Thursday, August 6, 2009

The Oldest Established—But Ever Changing...

Where’s the action? Where’s the game?
Gotta have the game
Or we’ll die from shame.
It’s the oldest established, permanent floating
Crap game in New York!

[Guys and Dolls]

I remember years ago reading—thus long before the U.S.S.R. came apart more or less voluntarily—all kinds of amusing tales about the Russian economy. One of these concerned a minor scandal. Evidently the largest Russian producer of chandeliers got in trouble. Sometimes days and sometimes weeks after its chandeliers were hung, the ceilings that they decorated came crashing down; the floors above became dangerously weakened. Why? Investigation revealed that the company, state-run like everything else, had to meet an annual output quota set by weight: so-and-so-many tons per annum. In order to meet its quota, the concern began adding extra weight to every chandelier it made, festooning each with hard-to-see clumps of lead. They juiced up the weight a little every year—until the ceilings came down.

Another story documented the hardest jobs in Russia. Those who labored against all odds were buyers engaged by enterprises. Why? Outputs were managed by quotas. The quota-setters never studied demand for raw materials. They set production quotas based on capacity. For this reason appropriate materials, parts, tools, and other components were never ever in line with demand. Buyers scoured the countryside bribing suppliers and gaming the system so that their enterprises would have the stuff to meet their quotas.

I read many more stories illustrating the system from within. Over time I reached the conclusion that the Russian economic system had to be in pretty bad shape. But the dominant message of the mainstream media was the awesome threat the U.S.S.R. represented—and the urgent need therefore to spend ever more billions on countering weapons system. When Perestroika removed the veil and the ideological threat was over, I was not very surprised to learn that Russia was, indeed, a basket case.

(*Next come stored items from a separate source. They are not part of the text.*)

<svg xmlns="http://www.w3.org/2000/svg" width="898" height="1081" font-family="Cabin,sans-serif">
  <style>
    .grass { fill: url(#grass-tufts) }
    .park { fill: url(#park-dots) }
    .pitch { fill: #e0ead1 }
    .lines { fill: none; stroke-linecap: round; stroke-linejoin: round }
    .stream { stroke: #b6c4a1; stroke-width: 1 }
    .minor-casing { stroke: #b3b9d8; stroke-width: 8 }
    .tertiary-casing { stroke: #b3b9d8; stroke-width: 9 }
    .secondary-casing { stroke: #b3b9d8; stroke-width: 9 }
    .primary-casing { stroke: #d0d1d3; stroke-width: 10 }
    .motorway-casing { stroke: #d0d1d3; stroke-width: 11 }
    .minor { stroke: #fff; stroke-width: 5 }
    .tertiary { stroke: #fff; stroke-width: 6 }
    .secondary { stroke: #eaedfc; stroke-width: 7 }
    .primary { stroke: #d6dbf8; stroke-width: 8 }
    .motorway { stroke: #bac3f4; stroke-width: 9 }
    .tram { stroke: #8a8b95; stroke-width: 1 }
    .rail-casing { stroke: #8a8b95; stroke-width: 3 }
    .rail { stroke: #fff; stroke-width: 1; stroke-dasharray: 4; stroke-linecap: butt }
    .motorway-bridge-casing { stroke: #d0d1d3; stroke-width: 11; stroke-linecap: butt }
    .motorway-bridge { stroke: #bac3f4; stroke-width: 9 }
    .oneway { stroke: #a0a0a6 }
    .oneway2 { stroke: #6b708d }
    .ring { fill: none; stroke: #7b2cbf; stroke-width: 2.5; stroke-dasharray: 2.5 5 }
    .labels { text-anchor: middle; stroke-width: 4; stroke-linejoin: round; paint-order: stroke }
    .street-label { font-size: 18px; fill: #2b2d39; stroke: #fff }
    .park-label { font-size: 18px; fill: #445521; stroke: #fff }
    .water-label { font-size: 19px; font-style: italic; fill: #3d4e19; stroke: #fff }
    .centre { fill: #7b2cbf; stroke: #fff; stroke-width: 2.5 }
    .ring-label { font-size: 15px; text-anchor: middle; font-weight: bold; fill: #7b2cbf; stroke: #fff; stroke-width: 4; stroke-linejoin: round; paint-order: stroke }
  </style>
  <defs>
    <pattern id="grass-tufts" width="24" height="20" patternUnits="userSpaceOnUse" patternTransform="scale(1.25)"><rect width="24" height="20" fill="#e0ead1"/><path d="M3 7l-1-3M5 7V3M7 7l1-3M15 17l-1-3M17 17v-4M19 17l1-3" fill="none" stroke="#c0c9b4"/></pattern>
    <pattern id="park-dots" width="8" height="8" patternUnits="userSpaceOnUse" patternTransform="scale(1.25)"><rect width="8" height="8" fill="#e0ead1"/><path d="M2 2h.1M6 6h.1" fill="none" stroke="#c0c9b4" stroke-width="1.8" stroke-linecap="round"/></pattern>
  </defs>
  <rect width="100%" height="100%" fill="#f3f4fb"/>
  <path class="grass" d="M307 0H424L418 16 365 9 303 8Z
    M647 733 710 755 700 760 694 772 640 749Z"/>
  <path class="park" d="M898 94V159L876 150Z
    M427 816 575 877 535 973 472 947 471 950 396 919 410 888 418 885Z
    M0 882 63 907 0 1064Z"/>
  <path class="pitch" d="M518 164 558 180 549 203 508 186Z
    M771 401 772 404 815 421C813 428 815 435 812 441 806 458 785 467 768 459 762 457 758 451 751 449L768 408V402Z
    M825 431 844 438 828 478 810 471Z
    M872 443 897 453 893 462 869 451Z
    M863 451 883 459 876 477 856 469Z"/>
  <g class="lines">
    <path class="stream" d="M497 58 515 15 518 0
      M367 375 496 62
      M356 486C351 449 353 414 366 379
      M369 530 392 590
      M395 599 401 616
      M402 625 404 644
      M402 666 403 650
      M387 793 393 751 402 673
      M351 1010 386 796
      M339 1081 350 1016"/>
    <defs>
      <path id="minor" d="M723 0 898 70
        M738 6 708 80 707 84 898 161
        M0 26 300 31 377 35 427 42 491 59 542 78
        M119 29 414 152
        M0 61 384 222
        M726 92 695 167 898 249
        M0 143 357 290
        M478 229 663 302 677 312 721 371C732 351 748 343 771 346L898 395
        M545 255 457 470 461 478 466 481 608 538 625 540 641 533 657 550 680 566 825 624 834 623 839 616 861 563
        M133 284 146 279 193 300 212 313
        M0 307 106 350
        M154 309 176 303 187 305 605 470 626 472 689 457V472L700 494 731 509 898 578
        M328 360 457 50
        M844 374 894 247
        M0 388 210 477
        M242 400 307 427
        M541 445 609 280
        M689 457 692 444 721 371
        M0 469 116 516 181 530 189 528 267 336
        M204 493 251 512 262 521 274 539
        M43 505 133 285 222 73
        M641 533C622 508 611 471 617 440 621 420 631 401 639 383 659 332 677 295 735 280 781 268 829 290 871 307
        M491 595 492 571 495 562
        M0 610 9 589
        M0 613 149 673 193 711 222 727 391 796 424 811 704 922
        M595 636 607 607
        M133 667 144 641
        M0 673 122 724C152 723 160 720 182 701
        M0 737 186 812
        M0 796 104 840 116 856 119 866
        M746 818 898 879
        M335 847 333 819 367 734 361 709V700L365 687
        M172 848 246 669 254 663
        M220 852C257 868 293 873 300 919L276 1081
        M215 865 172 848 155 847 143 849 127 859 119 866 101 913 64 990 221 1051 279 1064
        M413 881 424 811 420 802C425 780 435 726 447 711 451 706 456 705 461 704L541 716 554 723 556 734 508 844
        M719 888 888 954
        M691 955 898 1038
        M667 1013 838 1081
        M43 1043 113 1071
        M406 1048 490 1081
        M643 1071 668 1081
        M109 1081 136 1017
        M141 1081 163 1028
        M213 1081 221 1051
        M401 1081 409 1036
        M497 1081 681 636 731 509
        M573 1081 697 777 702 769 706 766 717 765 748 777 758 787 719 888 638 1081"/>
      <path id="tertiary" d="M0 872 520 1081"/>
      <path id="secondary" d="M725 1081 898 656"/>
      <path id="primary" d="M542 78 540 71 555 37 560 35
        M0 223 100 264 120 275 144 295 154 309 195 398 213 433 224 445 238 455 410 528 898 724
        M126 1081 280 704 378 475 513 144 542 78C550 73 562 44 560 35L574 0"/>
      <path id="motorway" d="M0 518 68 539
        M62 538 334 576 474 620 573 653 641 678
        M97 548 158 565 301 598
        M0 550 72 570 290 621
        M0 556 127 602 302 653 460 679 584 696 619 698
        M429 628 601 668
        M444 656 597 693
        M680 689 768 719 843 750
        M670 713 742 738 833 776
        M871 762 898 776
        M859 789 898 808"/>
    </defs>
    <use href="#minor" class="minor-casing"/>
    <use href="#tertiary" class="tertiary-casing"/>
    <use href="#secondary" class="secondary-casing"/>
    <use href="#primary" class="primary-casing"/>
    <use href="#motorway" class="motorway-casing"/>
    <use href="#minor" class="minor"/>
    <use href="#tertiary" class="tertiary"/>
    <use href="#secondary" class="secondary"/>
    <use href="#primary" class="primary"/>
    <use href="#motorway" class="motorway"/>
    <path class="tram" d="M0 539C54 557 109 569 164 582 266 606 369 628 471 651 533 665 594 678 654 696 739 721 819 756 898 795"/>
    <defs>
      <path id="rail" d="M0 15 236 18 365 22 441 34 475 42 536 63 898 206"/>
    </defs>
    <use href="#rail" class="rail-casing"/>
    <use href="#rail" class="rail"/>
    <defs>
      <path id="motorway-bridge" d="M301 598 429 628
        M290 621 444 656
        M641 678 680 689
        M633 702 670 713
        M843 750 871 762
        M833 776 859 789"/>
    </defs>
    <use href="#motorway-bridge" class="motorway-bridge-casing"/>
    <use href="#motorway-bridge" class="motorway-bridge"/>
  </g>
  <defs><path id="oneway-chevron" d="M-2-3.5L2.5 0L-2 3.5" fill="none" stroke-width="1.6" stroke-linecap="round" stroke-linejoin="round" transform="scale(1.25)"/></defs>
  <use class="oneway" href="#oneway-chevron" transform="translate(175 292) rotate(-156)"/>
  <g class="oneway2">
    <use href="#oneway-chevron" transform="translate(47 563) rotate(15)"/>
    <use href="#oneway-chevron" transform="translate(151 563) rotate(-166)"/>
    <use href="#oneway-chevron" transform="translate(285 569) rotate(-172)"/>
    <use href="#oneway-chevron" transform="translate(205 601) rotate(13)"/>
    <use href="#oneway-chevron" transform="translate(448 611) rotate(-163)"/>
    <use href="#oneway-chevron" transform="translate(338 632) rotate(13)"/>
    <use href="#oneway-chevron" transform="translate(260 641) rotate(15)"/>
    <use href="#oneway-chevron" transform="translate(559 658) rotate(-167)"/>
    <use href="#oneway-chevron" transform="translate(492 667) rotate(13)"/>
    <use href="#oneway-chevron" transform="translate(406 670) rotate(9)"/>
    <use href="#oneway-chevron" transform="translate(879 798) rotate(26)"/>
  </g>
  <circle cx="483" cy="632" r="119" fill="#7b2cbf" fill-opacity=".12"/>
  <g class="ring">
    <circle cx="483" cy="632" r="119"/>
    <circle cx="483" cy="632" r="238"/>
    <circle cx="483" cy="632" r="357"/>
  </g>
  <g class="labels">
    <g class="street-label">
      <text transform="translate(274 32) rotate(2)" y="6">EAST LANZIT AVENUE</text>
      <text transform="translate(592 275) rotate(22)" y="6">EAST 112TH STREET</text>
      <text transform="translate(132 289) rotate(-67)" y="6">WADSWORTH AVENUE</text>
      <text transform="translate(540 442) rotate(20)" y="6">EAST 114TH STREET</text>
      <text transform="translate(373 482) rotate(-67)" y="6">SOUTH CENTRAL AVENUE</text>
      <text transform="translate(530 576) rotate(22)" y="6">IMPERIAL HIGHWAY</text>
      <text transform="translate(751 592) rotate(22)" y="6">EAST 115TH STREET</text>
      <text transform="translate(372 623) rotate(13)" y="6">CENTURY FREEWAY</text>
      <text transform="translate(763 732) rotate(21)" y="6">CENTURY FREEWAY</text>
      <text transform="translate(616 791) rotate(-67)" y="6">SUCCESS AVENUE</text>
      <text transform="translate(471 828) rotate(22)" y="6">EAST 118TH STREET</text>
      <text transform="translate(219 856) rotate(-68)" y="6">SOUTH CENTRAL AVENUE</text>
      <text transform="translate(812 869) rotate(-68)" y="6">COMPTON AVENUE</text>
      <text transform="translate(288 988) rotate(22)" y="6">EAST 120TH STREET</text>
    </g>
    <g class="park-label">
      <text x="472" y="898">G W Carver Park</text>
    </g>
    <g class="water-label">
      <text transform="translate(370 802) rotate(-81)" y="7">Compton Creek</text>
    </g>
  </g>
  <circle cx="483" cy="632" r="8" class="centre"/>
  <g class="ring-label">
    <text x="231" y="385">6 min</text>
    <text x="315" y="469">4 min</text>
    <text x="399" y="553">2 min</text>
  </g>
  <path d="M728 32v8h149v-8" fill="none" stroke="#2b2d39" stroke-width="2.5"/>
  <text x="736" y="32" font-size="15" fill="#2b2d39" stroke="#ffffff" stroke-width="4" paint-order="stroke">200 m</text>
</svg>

But what remained in my mind was the big contrast between messages: the official line of our media and the scuttlebutt that reached me through the back channels of business.

The novel Nineteen Eighty-Four comes to mind.

These days the same sense of unreality haunts me when I keep hearing the phrase “war on terror” or hear references to Al Qaida. I don’t minimize the dangers of terrorist acts such as the events of 911, but remind myself that 419 also claimed a lot of victims (168)—and that anarchist events punctuated nineteenth and early twentieth century history as well. We don’t recognize that number, 419, quite so readily because—well, because the terrorists were ordinary boys born in the U.S.A. The event was not quite as dramatic and could not be exploited for political gain. But apart from sober realism concerning dangerous elements that can do a lot of damage and kill a lot of people, I simply do not see Al Qaida or any other similar group, homegrown or not, representing the same kind of threat as a major power might represent. Therefore I see in the current chronic and sustained hype the same kind of symptom as I saw in the decades-long drum-beat of anti-communism.

This sort of thing appears to be a disease that attacks all large modern political aggregations where mass media are used to bend the minds of the masses. The Gang of Four in China comes to mind, a cabal of leaders during the Cultural Revolution of whom Jiang Qing, Mao Tse Tung’s wife, was a leading figure. The Gang of Four fell on hard times soon after Mao died; they were arrested, tried for treason, imprisoned, but later released. The Chinese government exploited this trial to such an extent that, later, all the evils of the Cultural Revolution were blamed on the Gang of Four. I once heard the story of a man who, having accidentally upset a pitcher of wine, pronounced, looking at the mess on the floor: “Gang of Four.” In the same way, these days, I feel like invoking Al Qaida when my lawnmower won’t start.